Jones’ career success was writ large in June 2006 when a cover article in the financial newspaper Barron’s named her one of the country’s Top 100 Women Financial Advisors. The honorees were chosen by financial services author and consultant R.J. Shook of the Winner’s Circle organization. Jones made the list at No. 97. In November, she was a special guest at the first Top Women Financial Advisors Summit in Orlando, sponsored by Barron’s and Winner’s Circle. Before an audience representing the world’s top brokerage firms, she and the other members of the Top 100 were presented plaques by Barron’s editor and president, Ed Finn.

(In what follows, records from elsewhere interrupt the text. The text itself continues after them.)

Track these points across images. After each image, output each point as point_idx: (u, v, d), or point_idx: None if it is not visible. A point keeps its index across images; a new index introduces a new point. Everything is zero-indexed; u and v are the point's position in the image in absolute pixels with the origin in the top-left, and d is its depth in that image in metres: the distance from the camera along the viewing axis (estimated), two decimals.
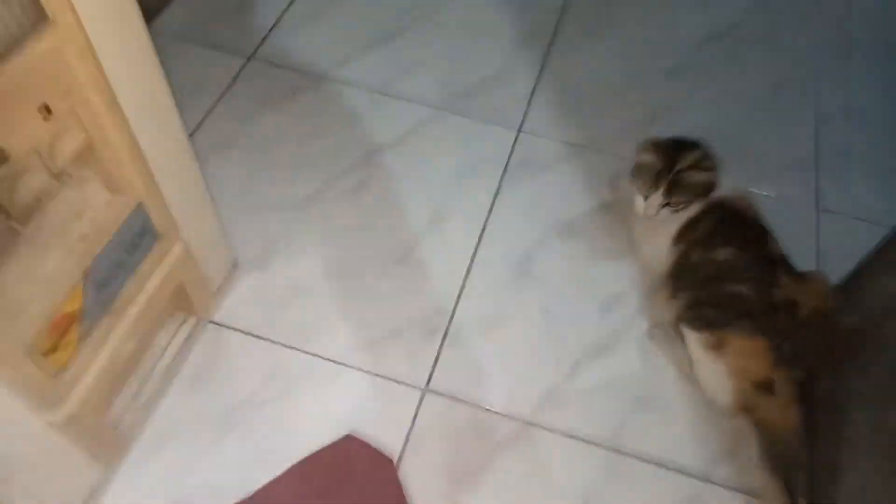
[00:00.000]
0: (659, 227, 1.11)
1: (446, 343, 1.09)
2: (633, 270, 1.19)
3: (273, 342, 1.08)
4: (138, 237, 0.82)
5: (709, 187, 1.08)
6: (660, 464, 1.00)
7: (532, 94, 1.43)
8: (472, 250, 1.20)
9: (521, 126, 1.38)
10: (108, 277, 0.78)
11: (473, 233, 1.22)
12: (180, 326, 1.02)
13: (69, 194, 0.70)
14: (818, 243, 1.25)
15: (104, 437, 0.88)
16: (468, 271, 1.18)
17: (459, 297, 1.15)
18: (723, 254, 1.03)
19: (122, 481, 0.94)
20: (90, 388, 0.80)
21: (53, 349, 0.73)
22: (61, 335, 0.73)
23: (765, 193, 1.28)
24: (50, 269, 0.69)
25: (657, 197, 1.07)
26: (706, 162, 1.07)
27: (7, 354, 0.67)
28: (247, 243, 1.16)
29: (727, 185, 1.10)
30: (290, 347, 1.07)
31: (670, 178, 1.06)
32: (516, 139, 1.36)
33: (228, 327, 1.09)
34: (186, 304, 1.02)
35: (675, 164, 1.07)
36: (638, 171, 1.10)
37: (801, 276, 1.02)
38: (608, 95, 1.43)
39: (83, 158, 0.70)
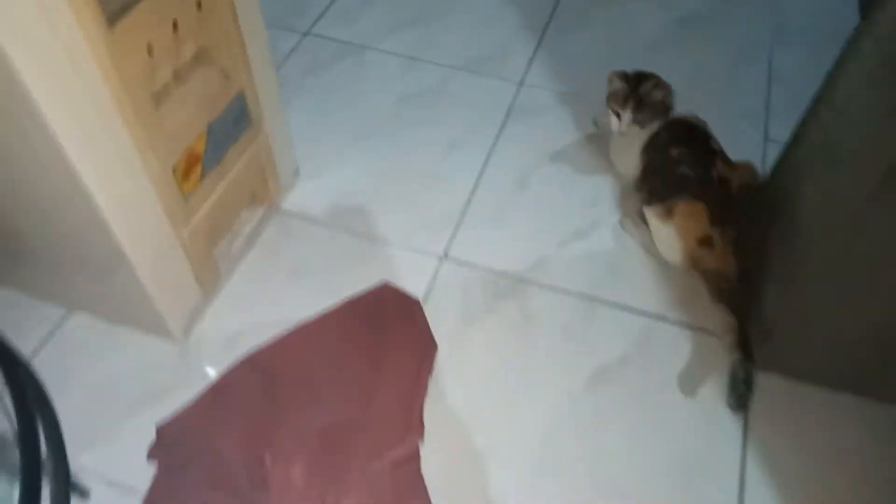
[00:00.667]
0: (630, 144, 1.42)
1: (461, 227, 1.41)
2: (608, 181, 1.50)
3: (327, 225, 1.41)
4: (239, 116, 1.16)
5: (666, 106, 1.39)
6: (624, 308, 1.29)
7: (531, 59, 1.77)
8: (480, 168, 1.52)
9: (522, 81, 1.71)
10: (219, 138, 1.13)
11: (482, 156, 1.55)
12: (258, 209, 1.36)
13: (201, 72, 1.04)
14: (764, 165, 1.54)
15: (208, 265, 1.21)
16: (477, 181, 1.50)
17: (471, 198, 1.46)
18: (675, 151, 1.33)
19: (217, 306, 1.27)
20: (204, 218, 1.14)
21: (186, 176, 1.06)
22: (191, 167, 1.07)
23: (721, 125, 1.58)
24: (190, 115, 1.03)
25: (627, 114, 1.38)
26: (663, 85, 1.39)
27: (161, 171, 1.00)
28: (306, 160, 1.50)
29: (683, 110, 1.41)
30: (341, 230, 1.40)
31: (636, 98, 1.38)
32: (518, 91, 1.69)
33: (293, 214, 1.42)
34: (263, 192, 1.35)
35: (638, 87, 1.39)
36: (611, 95, 1.42)
37: (734, 163, 1.31)
38: (594, 63, 1.75)
39: (204, 55, 1.04)
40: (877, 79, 0.94)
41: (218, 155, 1.14)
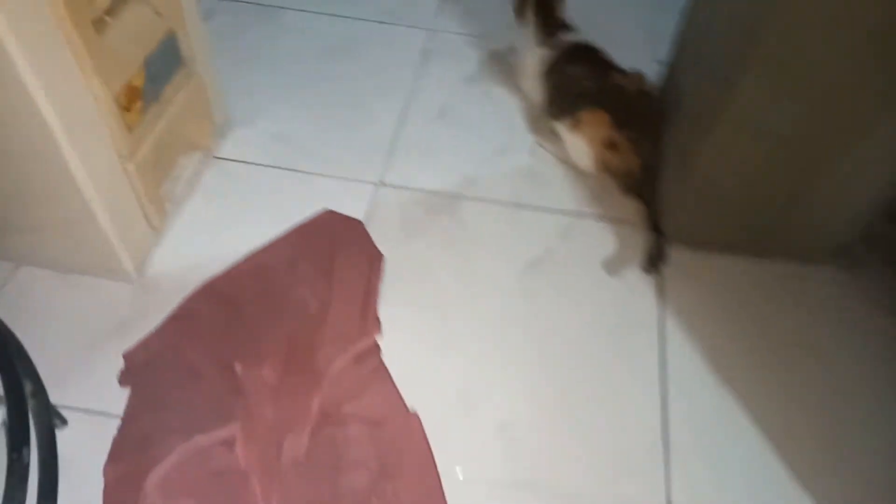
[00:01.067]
0: (534, 70, 1.57)
1: (392, 156, 1.51)
2: (520, 107, 1.64)
3: (265, 166, 1.48)
4: (172, 55, 1.22)
5: (562, 14, 1.54)
6: (546, 209, 1.43)
7: (438, 8, 1.90)
8: (403, 104, 1.63)
9: (432, 27, 1.84)
10: (156, 74, 1.18)
11: (404, 94, 1.66)
12: (196, 154, 1.41)
13: (134, 8, 1.09)
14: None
15: (156, 204, 1.26)
16: (402, 116, 1.60)
17: (398, 130, 1.57)
18: (574, 69, 1.49)
19: (166, 245, 1.32)
20: (148, 152, 1.19)
21: (128, 109, 1.11)
22: (132, 100, 1.12)
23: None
24: (128, 47, 1.08)
25: (531, 20, 1.53)
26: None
27: (105, 98, 1.05)
28: (238, 110, 1.56)
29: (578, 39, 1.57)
30: (279, 169, 1.47)
31: (537, 4, 1.53)
32: (429, 36, 1.81)
33: (230, 159, 1.48)
34: (200, 138, 1.41)
35: None
36: (514, 7, 1.57)
37: (627, 72, 1.48)
38: (494, 6, 1.89)
39: None
40: None
41: (156, 90, 1.19)
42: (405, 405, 1.12)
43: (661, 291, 1.32)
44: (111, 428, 1.08)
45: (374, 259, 1.30)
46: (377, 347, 1.19)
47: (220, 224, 1.37)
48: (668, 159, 1.38)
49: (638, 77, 1.48)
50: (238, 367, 1.12)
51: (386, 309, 1.25)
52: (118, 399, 1.12)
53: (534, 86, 1.58)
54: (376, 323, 1.21)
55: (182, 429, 1.05)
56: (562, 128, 1.47)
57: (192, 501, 0.99)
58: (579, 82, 1.47)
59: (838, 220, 1.30)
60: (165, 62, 1.20)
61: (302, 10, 1.85)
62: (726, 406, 1.17)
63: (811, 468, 1.10)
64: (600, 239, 1.40)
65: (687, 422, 1.15)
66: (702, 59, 1.28)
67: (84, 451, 1.05)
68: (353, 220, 1.38)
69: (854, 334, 1.27)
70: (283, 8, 1.85)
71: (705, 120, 1.21)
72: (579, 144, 1.44)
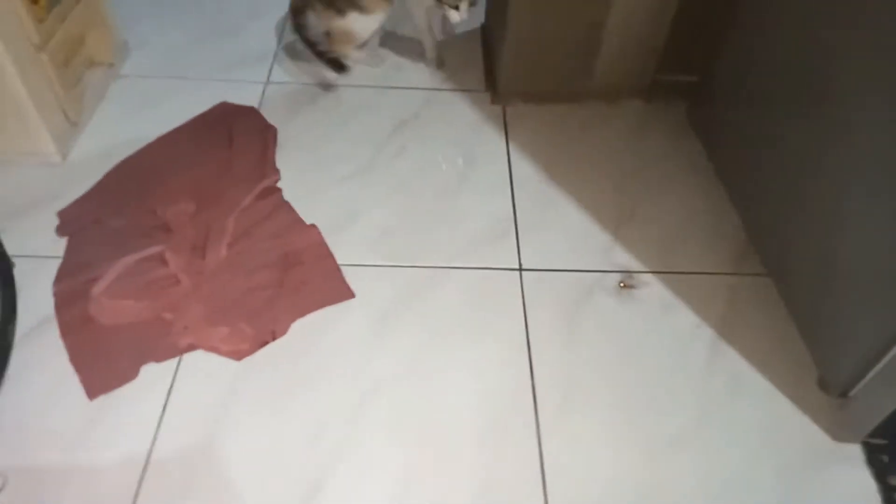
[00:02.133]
0: None
1: (275, 61, 1.79)
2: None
3: (163, 77, 1.71)
4: None
5: None
6: (409, 88, 1.75)
7: None
8: (281, 22, 1.91)
9: None
10: None
11: (280, 12, 1.93)
12: (100, 69, 1.63)
13: None
14: None
15: (70, 100, 1.46)
16: (280, 30, 1.88)
17: (279, 39, 1.85)
18: None
19: (84, 140, 1.53)
20: (58, 47, 1.40)
21: (35, 2, 1.32)
22: None
23: None
24: None
25: None
26: None
27: None
28: (131, 32, 1.78)
29: None
30: (176, 78, 1.71)
31: None
32: None
33: (132, 76, 1.71)
34: (101, 53, 1.63)
35: None
36: None
37: None
38: None
39: None
40: None
41: None
42: (304, 222, 1.38)
43: (505, 133, 1.65)
44: (53, 266, 1.28)
45: (267, 128, 1.56)
46: (278, 189, 1.44)
47: (129, 123, 1.59)
48: (495, 32, 1.72)
49: None
50: (159, 210, 1.35)
51: (282, 164, 1.51)
52: (57, 245, 1.31)
53: None
54: (275, 170, 1.47)
55: (117, 254, 1.27)
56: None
57: (133, 300, 1.21)
58: None
59: (628, 66, 1.67)
60: None
61: None
62: (554, 197, 1.50)
63: (614, 222, 1.45)
64: (453, 104, 1.72)
65: (529, 209, 1.47)
66: None
67: (32, 282, 1.24)
68: (247, 106, 1.63)
69: (646, 145, 1.64)
70: None
71: None
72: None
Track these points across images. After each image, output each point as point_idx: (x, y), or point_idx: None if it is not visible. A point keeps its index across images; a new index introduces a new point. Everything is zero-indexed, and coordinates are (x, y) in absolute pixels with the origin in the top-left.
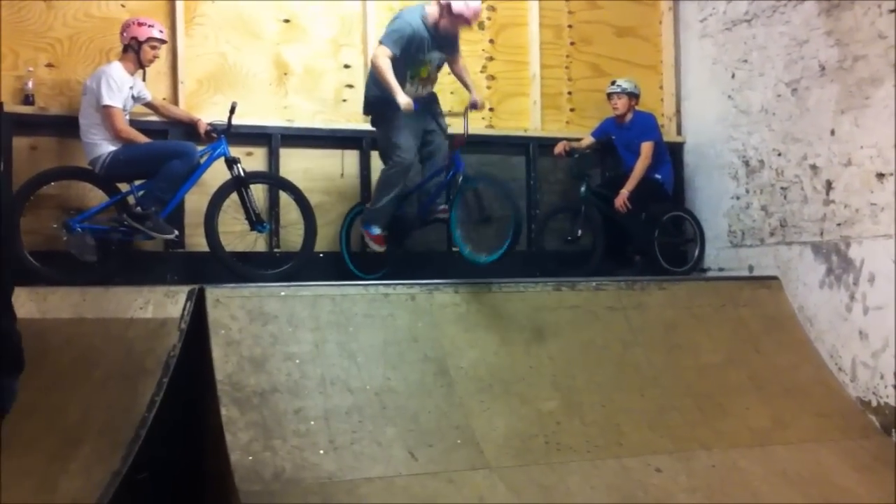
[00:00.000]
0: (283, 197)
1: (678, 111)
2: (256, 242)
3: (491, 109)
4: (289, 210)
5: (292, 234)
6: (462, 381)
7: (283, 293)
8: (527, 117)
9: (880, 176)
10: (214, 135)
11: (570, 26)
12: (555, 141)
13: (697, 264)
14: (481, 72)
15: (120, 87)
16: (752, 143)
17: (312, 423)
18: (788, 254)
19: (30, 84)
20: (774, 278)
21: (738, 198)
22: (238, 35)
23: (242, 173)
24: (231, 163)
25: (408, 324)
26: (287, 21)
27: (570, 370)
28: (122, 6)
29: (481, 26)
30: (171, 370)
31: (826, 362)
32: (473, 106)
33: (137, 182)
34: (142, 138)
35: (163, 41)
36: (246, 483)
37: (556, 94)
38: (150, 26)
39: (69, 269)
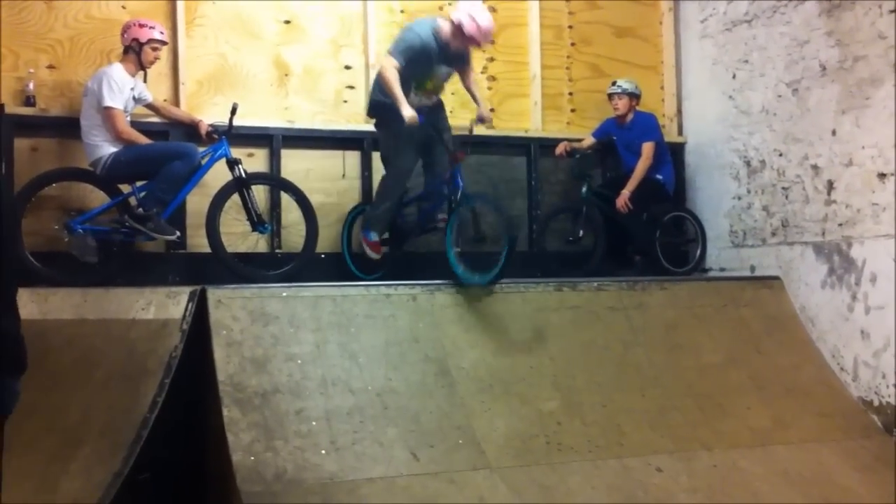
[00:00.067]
0: (285, 198)
1: (679, 111)
2: (258, 243)
3: (492, 110)
4: (290, 211)
5: (293, 234)
6: (463, 381)
7: (284, 294)
8: (527, 118)
9: (881, 176)
10: (215, 136)
11: (570, 27)
12: (556, 141)
13: (699, 264)
14: (482, 72)
15: (121, 89)
16: (753, 144)
17: (314, 423)
18: (790, 254)
19: (31, 85)
20: (776, 278)
21: (739, 198)
22: (238, 36)
23: (244, 174)
24: (232, 164)
25: (409, 324)
26: (287, 22)
27: (571, 370)
28: (123, 7)
29: None
30: (172, 371)
31: (828, 362)
32: (481, 120)
33: (139, 183)
34: (143, 139)
35: (164, 42)
36: (248, 483)
37: (557, 95)
38: (150, 28)
39: (70, 270)
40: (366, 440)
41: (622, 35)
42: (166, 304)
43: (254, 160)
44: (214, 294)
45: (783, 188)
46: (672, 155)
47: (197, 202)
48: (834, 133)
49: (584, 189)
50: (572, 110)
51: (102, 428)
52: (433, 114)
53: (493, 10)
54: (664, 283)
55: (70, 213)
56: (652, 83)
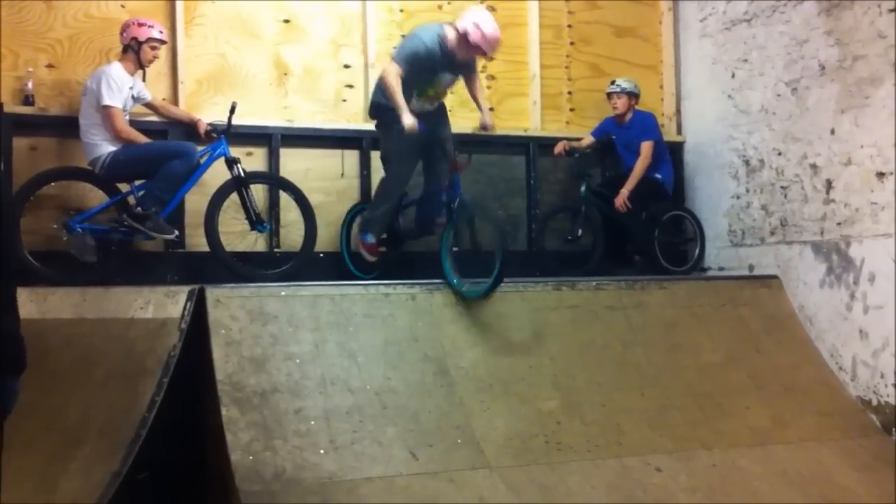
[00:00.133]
0: (284, 197)
1: (678, 111)
2: (256, 242)
3: (491, 109)
4: (289, 210)
5: (292, 234)
6: (462, 380)
7: (283, 293)
8: (527, 117)
9: (880, 175)
10: (214, 135)
11: (569, 26)
12: (555, 141)
13: (698, 264)
14: (481, 71)
15: (120, 88)
16: (753, 143)
17: (313, 422)
18: (789, 253)
19: (30, 84)
20: (775, 277)
21: (738, 197)
22: (238, 35)
23: (242, 173)
24: (231, 163)
25: (408, 324)
26: (287, 21)
27: (570, 370)
28: (122, 6)
29: None
30: (171, 370)
31: (826, 361)
32: (483, 128)
33: (137, 182)
34: (142, 138)
35: (162, 41)
36: (246, 483)
37: (556, 94)
38: (149, 27)
39: (69, 270)
40: (365, 440)
41: (621, 34)
42: (165, 304)
43: (253, 159)
44: (213, 293)
45: (782, 187)
46: (671, 154)
47: (196, 201)
48: (833, 132)
49: (582, 188)
50: (571, 110)
51: (101, 427)
52: (434, 118)
53: (492, 9)
54: (663, 283)
55: (69, 212)
56: (651, 82)
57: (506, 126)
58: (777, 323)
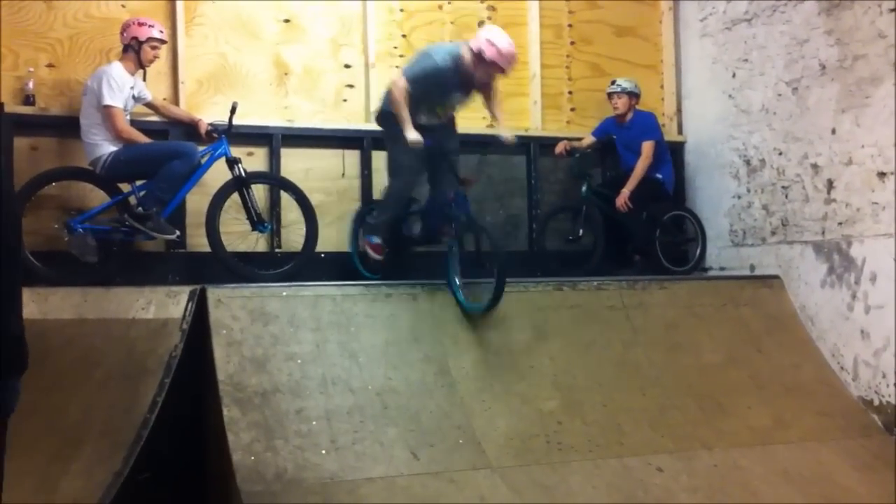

As a senior vice president of Wachovia Securities, Jones works in the firm’s offices in Virginia Beach and on the Eastern Shore. She has worked in securities sales since 1989, when she left banking and joined Merrill Lynch. She acknowledges that she was a pioneer of sorts. Women stockbrokers were rare in 1989, and even as late as 2003, only 13 percent of the nation’s retail brokers were female. The percentage jumped to 19 in 2005.
Jones believes that women bring excellent listening skills to the securities sales business, but she prefers not to dwell on gender comparisons. “I’d love to see the day when they don’t need specific categories for women financial advisors, like the Top 100 Women,” she says.
Barron’s also publishes the more-established Top 100 Financial Advisors list that is dominated by men, but Jones notes that more and more women are joining that inner circle.
For the time being, she says, “the pressure is to be on the Top 100 women’s list again next year.” The designation pleases her established clients and has helped introduce her to new clients.
She and her husband, Walter Jones, have formed an eight-person team within Wachovia Securities Jones Wealth Management in order to devote more of their time to meeting with and serving clients. Many of their clients are couples who are retired or nearing retirement, and most have a net worth of $1 million to $3 million, she says. Her typical account ranges from $500,000 to $1.5 million.
“I’m proud to be part of the Jones Wealth Management team,” she says, “and a little embarrassed to be getting this individual credit.”